No hay héroes en las novelas de John Le Carré. Antes, al contrario. La encarnadura de los personajes tiene poco que ver con ninguna heroicidad. Más bien, son lo que queda de la derrota. Los sueños que los movían cuando vivían el comienzo de una historia se han quedado en nada, o en menos que nada, cuando esa historia llega a su final. Quiso encontrar Le Carré ese punto que hiciera comprensible lo que hacían sus personajes. No había un lado y otro para el escritor. No hablo de eso tan de moda hoy día que es la equidistancia. Había para Le Carré la misma dosis de humanidad en todas partes que seguramente había en aquel David Cornwell cuando aún no era escritor y formaba parte del M16 británico. Es ‘El legado de los espías’ la huella final de lo que fue su mundo literario y me gusta pensar que también el suyo propio. Cuando leí esa novela en el momento de su publicación sentí que los años no le pesaban al escritor. Ya era muy mayor y sin embargo fue capaz de conseguir algo que creo superior a lo que logró en las novelas anteriores: conmovernos como ninguna otra historia crepuscular -suya o ajena- había logrado hasta entones. Volvía a ‘El espía que surgió del frío’ y nos dejaba de nuevo para el arrastre. Al cabo, parecía decir: sigo siendo aquel escritor primerizo que empezó a escribir novelas de espías porque ésa había sido mi vida durante tantos años.

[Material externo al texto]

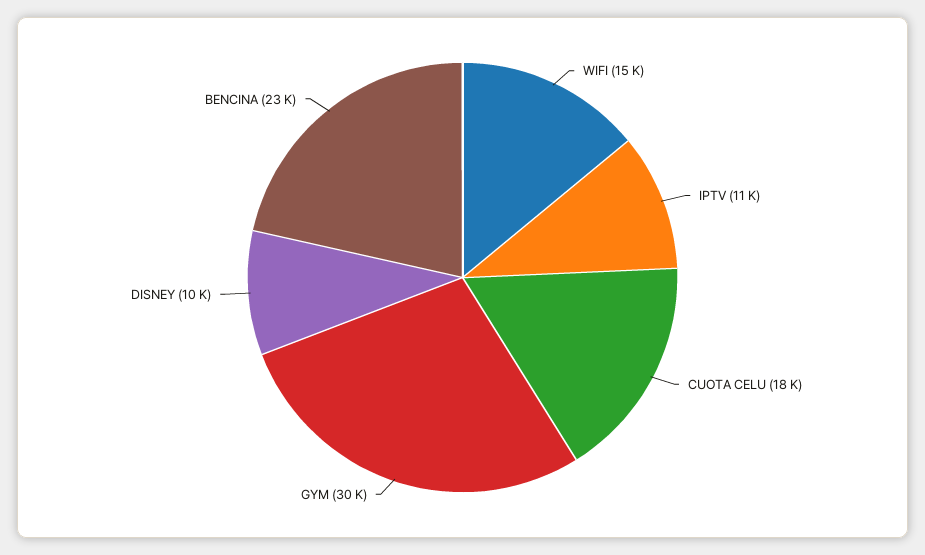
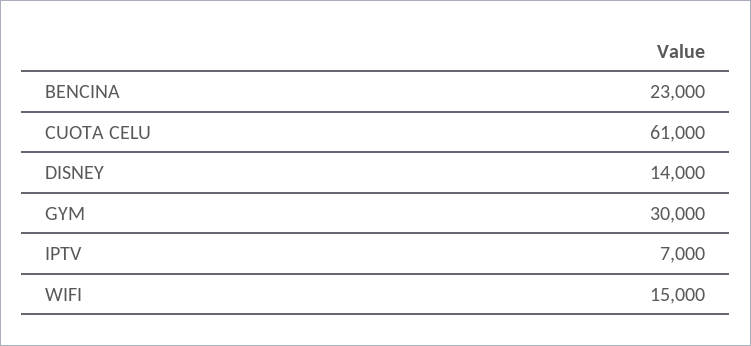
  {
    "WIFI": 15000,
-   "IPTV": 11000,
+   "IPTV": 7000,
-   "CUOTA CELU": 18000,
+   "CUOTA CELU": 61000,
    "GYM": 30000,
-   "DISNEY": 10000,
+   "DISNEY": 14000,
    "BENCINA": 23000
  }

Ahora se acaba de morir John Le Carré. Tenía 89 años y hacía tiempo que había escogido la tranquila convivencia con un mundo que él supo contar mejor que nadie, a pesar de que la Guerra Fría no fue una época fácil para nadie. Qué quedó después, tampoco ha sido ni está siendo para echar cohetes. Y eso lo sabía John Le Carré. Y tanto que lo sabía. Nos quedan sus novelas. Y como digo, esos personajes que tuvieron una vida al margen de la ficción de esas novelas. Era como si nos los encontrásemos por la calle, en las tiendas de antes del pangolín, en el patio de nuestra propia casa. Ahí esos personajes, como lo más sencillo de lo humano. «Todo parecía importar muy poco: la patética petición de amor, o el regreso a la soledad»: así acaba ‘Llamada para el muerto’. Como cualquier vida fuera de las novelas. Como cualquier vida.